WHAT NEEDS TO BE DONE: Revise the records below by replacing every "polyethylene" with "polythene", keeping everything else the same.

═══ DATA FOR THIS EXERCISE

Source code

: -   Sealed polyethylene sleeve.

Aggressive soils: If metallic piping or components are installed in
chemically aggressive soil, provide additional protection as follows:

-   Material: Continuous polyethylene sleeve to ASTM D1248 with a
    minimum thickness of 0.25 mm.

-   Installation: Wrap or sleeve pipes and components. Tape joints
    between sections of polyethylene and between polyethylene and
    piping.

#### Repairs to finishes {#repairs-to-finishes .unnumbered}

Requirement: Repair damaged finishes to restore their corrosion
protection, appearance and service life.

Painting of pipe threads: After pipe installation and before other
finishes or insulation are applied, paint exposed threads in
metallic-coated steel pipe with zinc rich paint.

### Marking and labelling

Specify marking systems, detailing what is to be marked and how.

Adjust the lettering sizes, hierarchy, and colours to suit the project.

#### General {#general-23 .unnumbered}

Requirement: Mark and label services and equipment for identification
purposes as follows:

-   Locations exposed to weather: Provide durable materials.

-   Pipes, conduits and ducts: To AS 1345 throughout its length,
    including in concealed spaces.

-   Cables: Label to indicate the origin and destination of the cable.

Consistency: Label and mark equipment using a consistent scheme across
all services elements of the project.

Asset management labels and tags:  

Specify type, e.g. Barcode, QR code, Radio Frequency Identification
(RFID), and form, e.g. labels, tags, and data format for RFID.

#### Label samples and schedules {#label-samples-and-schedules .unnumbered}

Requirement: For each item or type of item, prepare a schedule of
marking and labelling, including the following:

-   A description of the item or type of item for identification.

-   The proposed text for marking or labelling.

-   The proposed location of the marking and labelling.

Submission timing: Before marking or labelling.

══════

OUTPUT BELOW:
Source code

: -   Sealed polythene sleeve.

Aggressive soils: If metallic piping or components are installed in
chemically aggressive soil, provide additional protection as follows:

-   Material: Continuous polythene sleeve to ASTM D1248 with a
    minimum thickness of 0.25 mm.

-   Installation: Wrap or sleeve pipes and components. Tape joints
    between sections of polythene and between polythene and
    piping.

#### Repairs to finishes {#repairs-to-finishes .unnumbered}

Requirement: Repair damaged finishes to restore their corrosion
protection, appearance and service life.

Painting of pipe threads: After pipe installation and before other
finishes or insulation are applied, paint exposed threads in
metallic-coated steel pipe with zinc rich paint.

### Marking and labelling

Specify marking systems, detailing what is to be marked and how.

Adjust the lettering sizes, hierarchy, and colours to suit the project.

#### General {#general-23 .unnumbered}

Requirement: Mark and label services and equipment for identification
purposes as follows:

-   Locations exposed to weather: Provide durable materials.

-   Pipes, conduits and ducts: To AS 1345 throughout its length,
    including in concealed spaces.

-   Cables: Label to indicate the origin and destination of the cable.

Consistency: Label and mark equipment using a consistent scheme across
all services elements of the project.

Asset management labels and tags:  

Specify type, e.g. Barcode, QR code, Radio Frequency Identification
(RFID), and form, e.g. labels, tags, and data format for RFID.

#### Label samples and schedules {#label-samples-and-schedules .unnumbered}

Requirement: For each item or type of item, prepare a schedule of
marking and labelling, including the following:

-   A description of the item or type of item for identification.

-   The proposed text for marking or labelling.

-   The proposed location of the marking and labelling.

Submission timing: Before marking or labelling.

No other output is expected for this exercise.